O livro O Templo reúne os escritores W. H. Auden, Stephen Spender e Christpher Isherwood em férias numa Alemanha à beira do horror (horror que nem Kurtz, de Conrad, poderia rabiscar em letras). O ovo da serpente já se tinha partido, e seu rastro estava desenhado, avisando que, sorrateira, a cobra se aninhava, imperceptível, na Berlim onde os amigos se divertiam. Os três percebem o cheiro mortal do horror se fazendo, mas não creem que a humaninade possa ir no incomparável Inferno de Dante com tamanha obviedade. Muitas vezes, quando o mal é tão bem estruturado fica difícil perceber a sua face. E a estrutura do fascismo alemão era de uma evidência confusa, porque brutalmente inacreditável.
Spender, Auden e Isherwood, n’O Templo, já estão nessa Berlim empestada. A serpente, antes do bote, usa de sortilégios. Os três amigos ingleses percebem a proximidade do desastre nazista, mas em suas juventudes – seus templos – não conseguem crer que, mesmo diante de milhares de evidências, a estupidez do fascismo já se instaura em seu nível absoluto. A lucidez não é terreno onde a juventude funde bases sólidas, e os três amigos são demasiado jovens.
Quase ao fim do livro, eles percebem que não há mais espaço para a inocência à qual suas vidas estavam entregues. O “templo” seria destruído pelas botas da SS e seus semelhantes – tudo isso (a vontade de horror) já estava internalizado há muito tempo em todos os elementos da sociedade alemã. Os que viam, negavam a proximidade da barbárie e se entregavam, cúmplíces. Os que não viam se entregariam com o mesmo bom grado, futuramente, por conveniência e por fé cega.
Não havia inocentes. Na Alemanha nazista não houve inocentes. Em nenhum regime totalitarista não há inocentes (muitas vezes, nem as vítimas estão inocentes. Josef K. Pode ser o único exemplo de inocência. Mas isso é Kafka, e Kafka é fundamento a ser tratado depois ).
O Templo foi escrito por Stephen Spender, em 1929, e nele se destaca a singularidade do momento histórico passado na República de Weimar com a instalação do nazismo. Os discursos de um grande comunicador, Adolf Hitler, ofertavam todas as certezas que a Alemanha necessitava – pela elasticidade que a banalidade do mal possui – de se tornar livre, forte e temida. Sim, o povo alemão, naquele momento, necessitava da expressão máxima do ódio.

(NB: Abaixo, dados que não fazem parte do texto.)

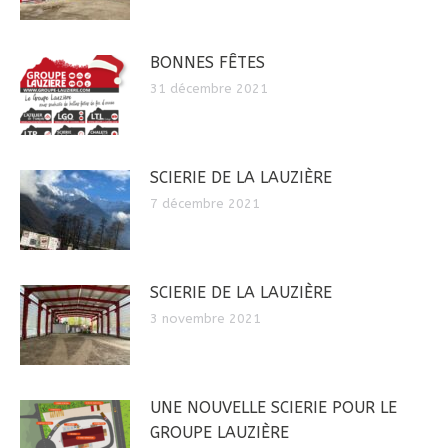
BONNES FÊTES
31 décembre 2021
SCIERIE DE LA LAUZIÈRE
7 décembre 2021
SCIERIE DE LA LAUZIÈRE
3 novembre 2021
UNE NOUVELLE SCIERIE POUR LE
GROUPE LAUZIÈRE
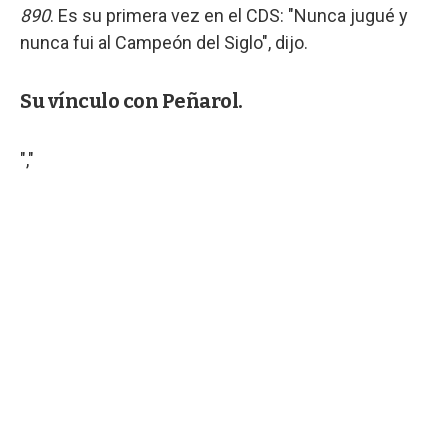
890
. Es su primera vez en el CDS: "Nunca jugué y
nunca fui al Campeón del Siglo", dijo.
Su vínculo con Peñarol.
","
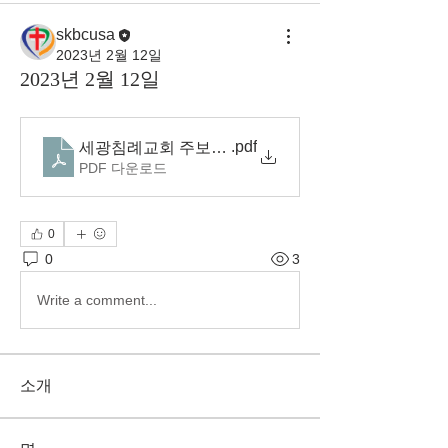
skbcusa
2023년 2월 12일
2023년 2월 12일
.pdf
세광침례교회 주보(23.02.12)
PDF 다운로드
0
0
3
Write a comment...
소개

O carisma de Hitler não é fenômeno com características místicas. Hitler não era nenhum enviado do demônio ou outras bobagens. Hitler era um homem mau, extremamente mau, incomparavelmente mau, mas apenas um homem mau – como são maus muitos homens dos dias de hoje, com os mesmos discursos e posturas. É repetitivo dizer que o sucesso do carismático se estabelece pela necessidade que uma maioria, num determinado instante, possui de preencher alguma vacuidade. E – naquele instante – a Alemanha, e os povos que seriam seus futuros adeptos, necesitavam preencher a nulidade na qual estavam todos mergulhados.
O mal sempre se instala para “salvar” alguma coisa. Foi pelo discurso da redenção de um povo que Hitler chegou à destruição plena. Nenhum Hitler ou Stalin se solidifica no nada. É necessário todo um empenho de vontade para que ele se instale, empenho pessoal e social – empenho estrutural. Esse empenho pode ser identificado pela suástica em modelos diversos (sempre com caras cinicamente variadas) às vezes imperceptíveis, travestidos de liberdade. O nazismo não se repetirá, mas seus filhotes estão a sair de dentro da casca do ovo.
Essa suástica – ou seja lá qual seu novo símbolo – pode estar fincada na entrada do Reichstag, no Vaticano, na Praça Vermelha, na Torre Eiffel, no Templo do Céu, na entrada da Casa Branca ou no Palácio do Planalto.